The political economy question that explains why the captured economy persists despite its costs is not a difficult one to answer. It requires only asking who benefits from each element of the capture architecture remaining intact. The STC's administered fuel prices benefit the large fuel consumers, primarily industrial operators, hotel groups and transport companies, who receive stable input costs regardless of international price volatility and who would face genuine market exposure if fuel were competitively priced. The CEB's monopoly benefits the large industrial electricity consumers who have negotiated preferential tariff structures that would be exposed to competitive scrutiny in an open market. The sugar subsidy loop benefits the plantation companies and landowners who would otherwise face the market discipline of an internationally uncompetitive industry. The foreign labour mechanism benefits the export-oriented manufacturers and hospitality operators who compete on international markets partly on the basis of keeping their Mauritian wage costs at or near the minimum wage floor.
These beneficiaries are, collectively, among the most politically connected economic actors in Mauritius. Their relationship with successive governments is documented, visible in procurement contracts, board appointments, and the regulatory decisions that have preserved the capture architecture across multiple administrations of different political colours. The Dynastic Capture framework published elsewhere in this edition describes the mechanism through which politically connected economic actors sustain their position across government changes. The captured economy is one of the primary assets those actors are protecting.

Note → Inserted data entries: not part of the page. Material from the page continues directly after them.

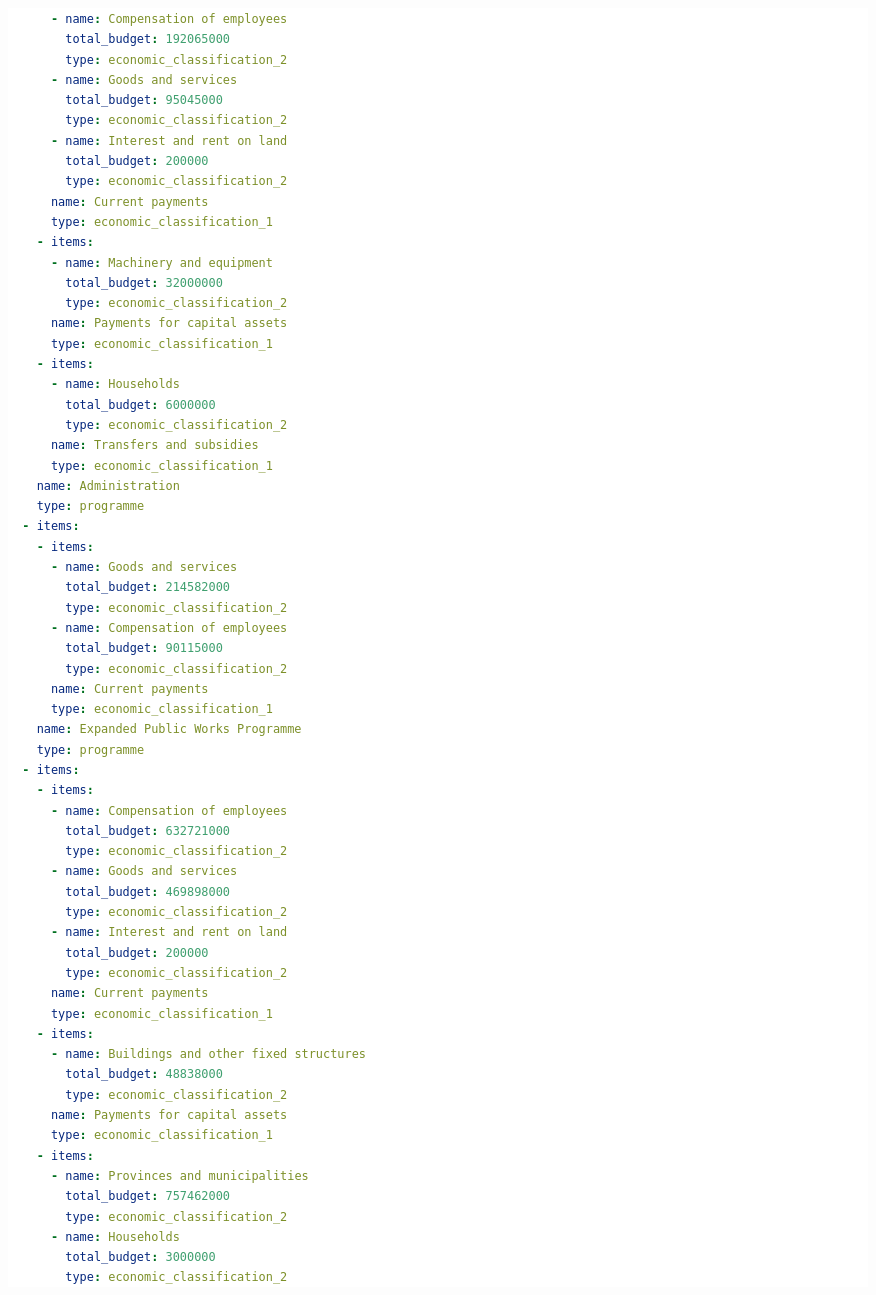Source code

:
 ```yaml
      - name: Compensation of employees
        total_budget: 192065000
        type: economic_classification_2
      - name: Goods and services
        total_budget: 95045000
        type: economic_classification_2
      - name: Interest and rent on land
        total_budget: 200000
        type: economic_classification_2
      name: Current payments
      type: economic_classification_1
    - items:
      - name: Machinery and equipment
        total_budget: 32000000
        type: economic_classification_2
      name: Payments for capital assets
      type: economic_classification_1
    - items:
      - name: Households
        total_budget: 6000000
        type: economic_classification_2
      name: Transfers and subsidies
      type: economic_classification_1
    name: Administration
    type: programme
  - items:
    - items:
      - name: Goods and services
        total_budget: 214582000
        type: economic_classification_2
      - name: Compensation of employees
        total_budget: 90115000
        type: economic_classification_2
      name: Current payments
      type: economic_classification_1
    name: Expanded Public Works Programme
    type: programme
  - items:
    - items:
      - name: Compensation of employees
        total_budget: 632721000
        type: economic_classification_2
      - name: Goods and services
        total_budget: 469898000
        type: economic_classification_2
      - name: Interest and rent on land
        total_budget: 200000
        type: economic_classification_2
      name: Current payments
      type: economic_classification_1
    - items:
      - name: Buildings and other fixed structures
        total_budget: 48838000
        type: economic_classification_2
      name: Payments for capital assets
      type: economic_classification_1
    - items:
      - name: Provinces and municipalities
        total_budget: 757462000
        type: economic_classification_2
      - name: Households
        total_budget: 3000000
        type: economic_classification_2
```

The Doing Business index ranks Mauritius highly. The Heritage Foundation's Index of Economic Freedom gives it strong marks for trade openness and fiscal policy. The offshore financial centre genuinely operates with the low taxes and light regulation those indices reward. None of this changes the domestic reality: that the 1.3 million people who live in Mauritius rather than investing in it face administered prices for fuel, electricity, water and communications, suppressed domestic wage competition in the sectors where they are most likely to work, and a sugar industry kept alive by their taxes rather than by its own competitive viability.
Genuine liberalisation would produce more jobs, not fewer. It would produce higher wages in labour-intensive sectors, not lower ones. It would produce greater skills demand, not less. It would break the low-wage low-skill trap that the captured economy has maintained for thirty years. It would also threaten the specific economic interests of the politically connected actors who benefit from the capture remaining intact.
That is why it has not happened. Not because economists have not made the case. I made part of it in 2008, and the argument is stronger now than it was then. It has not happened because the people who benefit from the capture have the political relationships to prevent it from happening, and the people who bear the cost of the capture, the household paying administered prices, the worker whose wages are suppressed by the foreign labour mechanism, the SME paying monopoly prices for electricity and water, are precisely the people whose political leverage is smallest. Naming that asymmetry is the first step toward changing it.